Transformer Pubsub configuration reference
The configuration reference in this page is written for Transformer Pubsub 6.1.3
An example of the minimal required config for the Transformer Pubsub can be found here and a more detailed one here.
License
Since version 6.0.0, RDB Loader is released under the Snowplow Limited Use License (FAQ).
To accept the terms of license and run RDB Loader, set the ACCEPT_LIMITED_USE_LICENSE=yes
environment variable. Alternatively, you can configure the license.accept
option, like this:
license {
accept = true
}
Parameter | Description |
---|---|
input.subscription | Name of the Pubsub subscription with the enriched events |
input.parallelPullCount | Optional. Default value 1. Number of threads used internally by permutive library to handle incoming messages. These threads do very little "work" apart from writing the message to a concurrent Queue. |
input.bufferSize | Optional. Default value 500. The max size of the buffer queue used between fs2-pubsub and java-pubsub libraries. |
input.maxAckExtensionPeriod | Optional. Default value '1 hour'. The maximum period a message ack deadline will be extended. |
output.path | Required. GCS URI of the transformed output. It needs to have gs:// URI scheme |
output.compression | Optional. One of NONE or GZIP . The default is GZIP . |
output.bufferSize | Optional. Default value 4096. During the window period, processed items are stored in a buffer. This value determines the size of this buffer. When its limit is reached, buffer content is flushed to blob storage. |
output.maxRecordsPerFile (since 5.4.0) | Optional.
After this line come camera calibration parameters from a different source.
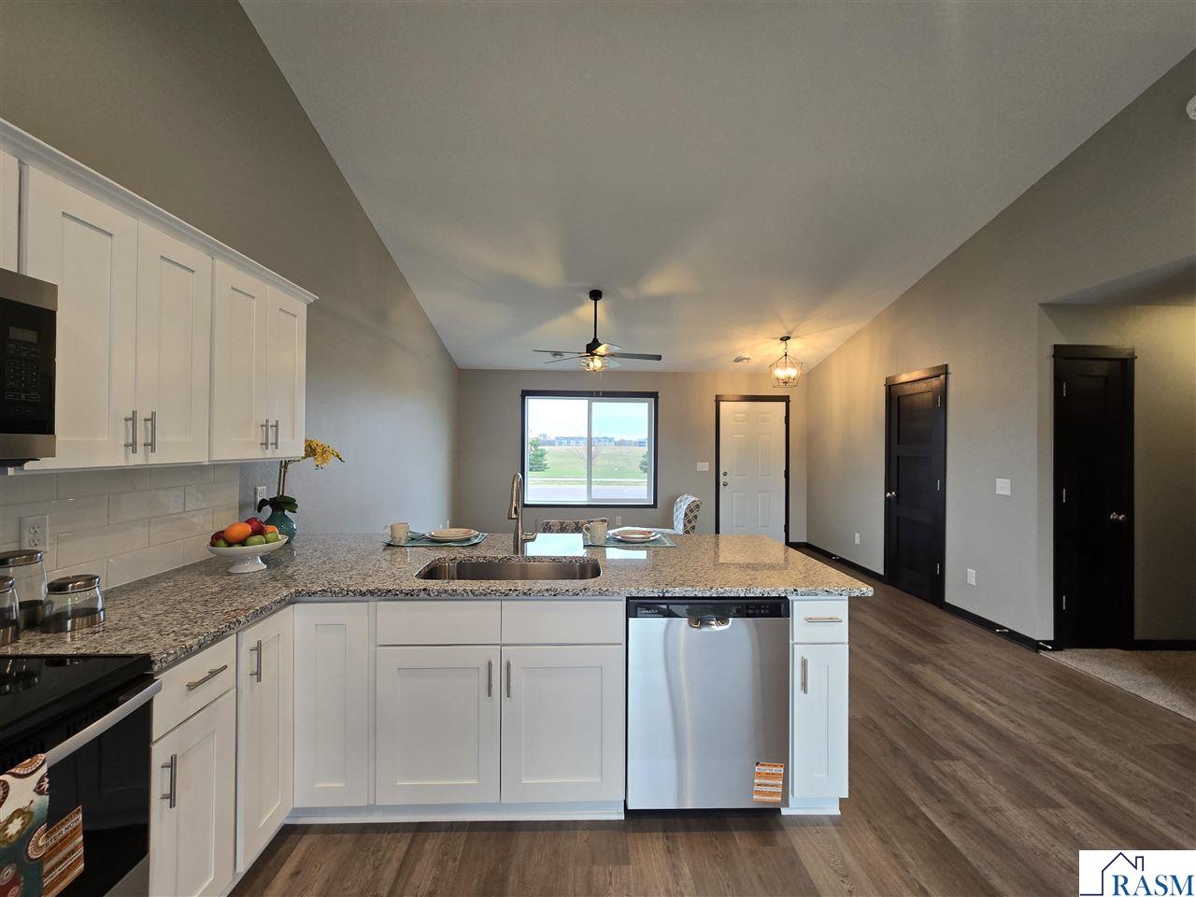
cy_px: 448
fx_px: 449
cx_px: 598
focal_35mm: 13
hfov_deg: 106.2
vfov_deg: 89.9
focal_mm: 2.2
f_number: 2.2
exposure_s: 1/60
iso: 125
Default = 10000. Max number of events per parquet partition. |
output.bad.type (since 5.4.0) | Optional. Either pubsub or file , default value file . Type of bad output sink. When file , failed events are written as files under URI configured in output.path . |
output.bad.topic (since 5.4.0) | Required if output type is pubsub . Name of the PubSub topic that will receive the bad data. |
output.bad.batchSize (since 5.4.0) | Optional. Default = 1000, max = 1000. Maximum number of messages sent to PubSub within a batch. When the buffer reaches this number of messages they are sent. |
output.bad.requestByteThreshold (since 5.4.0) | Optional. Default = 8000000, max = 10MB. Maximum number of bytes sent to PubSub within a batch. When the buffer reaches this size messages are sent. |
output.bad.delayThreshold (since 5.4.0) | Optional. Default = 200 milliseconds. Delay threshold to use for PubSub batching. After this amount of time has elapsed, before batchSize and requestByteThreshold have been reached, messages from the buffer will be sent. |
queue.topic | Name of the Pubsub topic used to communicate with Loader |
formats.fileFormat | Optional. The default option at the moment is JSON . Either JSON or PARQUET . |
windowing | Optional. Frequency to emit shredding complete message. The default is 5 minutes . Note that there is a problem with acking messages when window period is greater than 10 minute in transformer-pubsub. Therefore, it is advisable to make window period equal or less than 10 minutes. |
monitoring.metrics.* | Send metrics to a StatsD server or stdout. |
monitoring.metrics.statsd.* | Optional. For sending metrics (good and bad event counts) to a StatsD server. |
monitoring.metrics.statsd.hostname | Required if monitoring.metrics.statsd section is configured. The host name of the StatsD server. |
monitoring.metrics.statsd.port | Required if monitoring.metrics.statsd section is configured. Port of the StatsD server. |
monitoring.metrics.statsd.tags | Optional. Tags which are used to annotate the StatsD metric with any contextual information. |
monitoring.metrics.statsd.prefix | Optional. Configures the prefix of StatsD metric names. The default is snoplow.transformer . |
monitoring.metrics.stdout.* | Optional. For sending metrics to stdout. |
monitoring.metrics.stdout.prefix | Optional. Overrides the default metric prefix. |
telemetry.disable | Optional. Set to true to disable telemetry. |
telemetry.userProvidedId | Optional. See here for more information. |
monitoring.sentry.dsn | Optional. For tracking runtime exceptions. |
featureFlags.enableMaxRecordsPerFile (since 5.4.0) | Optional, default = true. When enabled, output.maxRecordsPerFile configuration parameter is going to be used. |
validations.* | Optional. Criteria to validate events against |
validations.minimumTimestamp | This is currently the only validation criterion. It checks that all timestamps in the event are older than a specific point in time, eg 2021-11-18T11:00:00.00Z . |
featureFlags.* | Optional. Enable features that are still in beta, or which aim to enable smoother upgrades. |
featureFlags.legacyMessageFormat | This currently the only feature flag. Setting this to true allows you to use a new version of the transformer with an older version of the loader. |
featureFlags.truncateAtomicFields (since 5.4.0) | Optional, default false . When enabled, event's atomic fields are truncated (based on the length limits from the atomic JSON schema) before transformation. |